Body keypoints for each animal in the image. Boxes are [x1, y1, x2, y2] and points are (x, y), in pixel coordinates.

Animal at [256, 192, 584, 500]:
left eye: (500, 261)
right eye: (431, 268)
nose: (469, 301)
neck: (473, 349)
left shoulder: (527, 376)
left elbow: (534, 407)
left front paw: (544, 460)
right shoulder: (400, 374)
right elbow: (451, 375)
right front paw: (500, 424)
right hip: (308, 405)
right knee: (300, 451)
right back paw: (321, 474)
*-*-*
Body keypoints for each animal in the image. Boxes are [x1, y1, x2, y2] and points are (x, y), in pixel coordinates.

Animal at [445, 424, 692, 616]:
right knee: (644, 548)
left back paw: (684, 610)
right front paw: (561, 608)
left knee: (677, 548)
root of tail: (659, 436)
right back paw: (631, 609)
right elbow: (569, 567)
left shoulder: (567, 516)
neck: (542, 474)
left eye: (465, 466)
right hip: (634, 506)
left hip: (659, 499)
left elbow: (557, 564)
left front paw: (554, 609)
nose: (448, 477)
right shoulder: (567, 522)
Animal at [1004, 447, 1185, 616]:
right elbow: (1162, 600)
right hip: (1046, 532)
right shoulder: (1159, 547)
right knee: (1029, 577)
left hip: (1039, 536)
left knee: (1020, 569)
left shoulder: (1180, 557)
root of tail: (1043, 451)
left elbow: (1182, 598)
*-*-*
WORK REQUIRED: From the listing above, copy every line that holds the string "shoulder".

WRITTEN ANSWER:
left shoulder: (527, 376)
right shoulder: (400, 374)
left shoulder: (567, 516)
right shoulder: (567, 522)
right shoulder: (1159, 547)
left shoulder: (1180, 557)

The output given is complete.